Klostermedizin im Mittelalter PDF

Das Lorscher Arzneibuch ist eine umfangreiche medizinische Handschrift klostermedizin im Mittelalter PDF der Zeit Karls des Großen, entstanden wahrscheinlich um 785. Sie schwankt zwischen dem ausgehenden 8.
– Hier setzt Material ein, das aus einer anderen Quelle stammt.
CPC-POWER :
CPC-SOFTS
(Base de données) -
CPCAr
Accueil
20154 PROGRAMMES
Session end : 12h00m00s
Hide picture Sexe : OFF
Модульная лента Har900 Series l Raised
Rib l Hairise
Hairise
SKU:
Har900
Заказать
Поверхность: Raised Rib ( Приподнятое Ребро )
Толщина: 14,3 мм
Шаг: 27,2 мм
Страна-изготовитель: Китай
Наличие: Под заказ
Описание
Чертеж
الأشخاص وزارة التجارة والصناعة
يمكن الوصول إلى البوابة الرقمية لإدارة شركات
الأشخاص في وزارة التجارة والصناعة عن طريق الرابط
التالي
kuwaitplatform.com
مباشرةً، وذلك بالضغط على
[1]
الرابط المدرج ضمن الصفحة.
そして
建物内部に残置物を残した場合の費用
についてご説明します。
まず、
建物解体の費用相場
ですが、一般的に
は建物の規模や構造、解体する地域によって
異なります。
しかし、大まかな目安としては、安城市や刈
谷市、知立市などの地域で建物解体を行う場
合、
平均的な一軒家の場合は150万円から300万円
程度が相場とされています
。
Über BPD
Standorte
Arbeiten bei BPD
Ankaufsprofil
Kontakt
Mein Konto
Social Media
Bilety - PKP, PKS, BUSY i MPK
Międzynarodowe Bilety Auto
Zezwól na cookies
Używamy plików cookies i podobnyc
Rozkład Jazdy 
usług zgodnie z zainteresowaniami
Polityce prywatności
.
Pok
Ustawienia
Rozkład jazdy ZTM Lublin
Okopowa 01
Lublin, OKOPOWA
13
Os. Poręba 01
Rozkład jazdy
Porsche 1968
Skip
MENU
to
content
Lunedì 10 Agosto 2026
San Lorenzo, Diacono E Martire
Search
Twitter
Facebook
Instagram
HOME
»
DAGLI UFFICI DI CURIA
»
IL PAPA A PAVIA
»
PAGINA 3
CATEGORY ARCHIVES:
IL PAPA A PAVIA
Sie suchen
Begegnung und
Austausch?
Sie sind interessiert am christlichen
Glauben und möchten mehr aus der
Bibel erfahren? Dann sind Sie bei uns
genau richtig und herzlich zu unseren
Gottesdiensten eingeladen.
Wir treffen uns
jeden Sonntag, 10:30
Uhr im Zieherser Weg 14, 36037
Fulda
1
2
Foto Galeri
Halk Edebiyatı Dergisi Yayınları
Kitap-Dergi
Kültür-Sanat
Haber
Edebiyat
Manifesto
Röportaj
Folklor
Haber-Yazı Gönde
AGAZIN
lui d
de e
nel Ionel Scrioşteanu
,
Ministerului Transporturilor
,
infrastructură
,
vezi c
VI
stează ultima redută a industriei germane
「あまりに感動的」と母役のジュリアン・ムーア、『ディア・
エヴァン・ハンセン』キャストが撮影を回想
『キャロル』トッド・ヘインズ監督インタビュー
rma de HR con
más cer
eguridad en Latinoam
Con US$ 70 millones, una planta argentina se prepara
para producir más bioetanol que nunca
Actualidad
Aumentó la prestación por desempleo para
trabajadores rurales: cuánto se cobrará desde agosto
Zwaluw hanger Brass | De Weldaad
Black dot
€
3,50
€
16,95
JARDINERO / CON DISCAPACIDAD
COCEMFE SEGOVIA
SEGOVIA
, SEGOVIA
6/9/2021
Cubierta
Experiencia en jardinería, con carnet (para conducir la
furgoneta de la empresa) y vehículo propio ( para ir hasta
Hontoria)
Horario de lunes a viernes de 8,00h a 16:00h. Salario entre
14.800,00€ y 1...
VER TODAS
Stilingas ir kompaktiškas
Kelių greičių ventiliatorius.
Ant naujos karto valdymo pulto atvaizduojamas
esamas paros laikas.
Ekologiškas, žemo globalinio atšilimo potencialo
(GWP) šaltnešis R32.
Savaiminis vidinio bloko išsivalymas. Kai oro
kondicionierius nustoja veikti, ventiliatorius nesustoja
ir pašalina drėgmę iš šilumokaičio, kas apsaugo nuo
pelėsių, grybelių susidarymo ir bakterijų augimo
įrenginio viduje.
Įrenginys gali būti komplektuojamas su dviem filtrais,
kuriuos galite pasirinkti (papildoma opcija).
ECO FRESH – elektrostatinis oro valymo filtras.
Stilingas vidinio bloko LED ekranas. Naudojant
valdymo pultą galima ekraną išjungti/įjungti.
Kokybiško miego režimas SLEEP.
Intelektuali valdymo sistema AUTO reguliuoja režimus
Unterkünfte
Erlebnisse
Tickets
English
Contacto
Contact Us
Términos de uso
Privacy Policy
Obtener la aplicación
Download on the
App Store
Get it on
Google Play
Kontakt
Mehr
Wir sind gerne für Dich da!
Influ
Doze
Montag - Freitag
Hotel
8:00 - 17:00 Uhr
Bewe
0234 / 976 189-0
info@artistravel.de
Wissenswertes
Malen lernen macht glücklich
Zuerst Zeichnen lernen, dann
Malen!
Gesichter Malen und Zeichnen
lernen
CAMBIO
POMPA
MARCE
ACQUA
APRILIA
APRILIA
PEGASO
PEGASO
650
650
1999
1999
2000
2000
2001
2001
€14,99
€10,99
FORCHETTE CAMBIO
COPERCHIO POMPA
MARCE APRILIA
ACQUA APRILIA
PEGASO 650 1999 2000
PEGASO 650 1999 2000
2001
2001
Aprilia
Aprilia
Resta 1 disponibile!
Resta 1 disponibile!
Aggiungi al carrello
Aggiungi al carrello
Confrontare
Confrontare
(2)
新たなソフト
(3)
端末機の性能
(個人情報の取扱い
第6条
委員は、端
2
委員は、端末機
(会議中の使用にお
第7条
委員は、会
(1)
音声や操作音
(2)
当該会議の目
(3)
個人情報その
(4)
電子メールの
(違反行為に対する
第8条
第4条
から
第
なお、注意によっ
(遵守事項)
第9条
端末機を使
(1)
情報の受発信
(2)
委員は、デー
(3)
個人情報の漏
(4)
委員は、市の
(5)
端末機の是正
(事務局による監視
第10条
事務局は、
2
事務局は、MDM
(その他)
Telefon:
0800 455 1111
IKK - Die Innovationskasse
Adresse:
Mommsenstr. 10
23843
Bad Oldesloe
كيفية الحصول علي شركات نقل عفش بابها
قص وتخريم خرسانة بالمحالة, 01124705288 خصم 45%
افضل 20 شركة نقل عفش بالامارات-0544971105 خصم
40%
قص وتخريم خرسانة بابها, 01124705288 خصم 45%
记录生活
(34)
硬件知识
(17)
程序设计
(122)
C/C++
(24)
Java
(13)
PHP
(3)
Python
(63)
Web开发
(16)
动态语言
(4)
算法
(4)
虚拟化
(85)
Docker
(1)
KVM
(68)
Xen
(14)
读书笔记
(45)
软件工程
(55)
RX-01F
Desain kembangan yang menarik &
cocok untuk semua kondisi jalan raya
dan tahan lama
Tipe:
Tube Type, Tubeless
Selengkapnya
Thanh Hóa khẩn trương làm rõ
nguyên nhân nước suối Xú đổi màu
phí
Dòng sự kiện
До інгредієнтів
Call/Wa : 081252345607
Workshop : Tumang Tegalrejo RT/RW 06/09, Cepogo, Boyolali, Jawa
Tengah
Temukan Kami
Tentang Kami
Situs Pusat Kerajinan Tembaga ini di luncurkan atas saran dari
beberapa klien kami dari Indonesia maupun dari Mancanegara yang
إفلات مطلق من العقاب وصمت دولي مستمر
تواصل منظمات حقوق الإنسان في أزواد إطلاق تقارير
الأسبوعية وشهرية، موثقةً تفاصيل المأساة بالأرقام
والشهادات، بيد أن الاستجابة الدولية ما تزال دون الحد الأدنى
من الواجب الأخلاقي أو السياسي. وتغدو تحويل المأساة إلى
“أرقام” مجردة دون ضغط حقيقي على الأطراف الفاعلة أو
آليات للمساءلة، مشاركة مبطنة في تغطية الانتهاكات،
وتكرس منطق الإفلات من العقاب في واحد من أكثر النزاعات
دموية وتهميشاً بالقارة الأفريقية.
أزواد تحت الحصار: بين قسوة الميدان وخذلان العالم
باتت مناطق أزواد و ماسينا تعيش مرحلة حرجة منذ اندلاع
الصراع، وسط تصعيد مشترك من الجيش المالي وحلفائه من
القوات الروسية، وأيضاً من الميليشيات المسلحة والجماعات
Författare: Mette Bartels.

Studienarbeit aus dem Jahr 2011 im Fachbereich Geschichte Europa – and. Länder – Mittelalter, Frühe Neuzeit, Note: 1,3, Georg-August-Universität Göttingen (Seminar für Mittlere und Neuere Geschichte), Sprache: Deutsch, Abstract: Die Thematik dieser Arbeit beschäftigt sich mit der frühmittelalterlichen Klostermedizin, auch Klosterheilkunde genannt, ihre Bedeutung in der damaligen Zeit sowie ihr Nachwirken bis in die Gegenwart. Das Lorscher Arzneibuch, als ältestes erhaltenes Medizinwerk des Abendlandes, dient hierbei als maßgebende Grundlage.
Aufgrund verschiedener Literatur, die für diese Arbeit herangezogen wurde, lässt sich für die Definition des Begriffs der Klostermedizin einen doppeldeutigen, sich gegenseitig bedingenden, Charakter feststellen: Er kann zum einen für eine bestimmte zeitlich abgegrenzte Ära innerhalb des Mittelalters stehen, zum anderen beschreibt er ein, sich in dieser Zeit etablierendes, Konzept zur Krankheitsbehandlung. Wird die Definition des Begriffes weiter konkretisiert und differenziert ist festzuhalten, dass die Klostermedizin namentlich in erster Linie eine bestimmte Epoche innerhalb der Medizinhistorie beschreibt. Die dato angewandten klosterheilkundlichen Maßnahmen werden in ihrer komplexen Gesamtheit nach dieser Epoche benannt. So steht der Begriff der Klostermedizin also nicht für eine einzige ganz bestimmte Behandlungsmethode, sondern erfasst die Komplexität aller dort praktizierten Therapien.
Wenn in der vorliegenden Arbeit also von dem Begriff der Klostermedizin- bzw. Heilkunde gesprochen wird, ergibt sich die jeweilige Definition zwangsläufig aus dem Kontext.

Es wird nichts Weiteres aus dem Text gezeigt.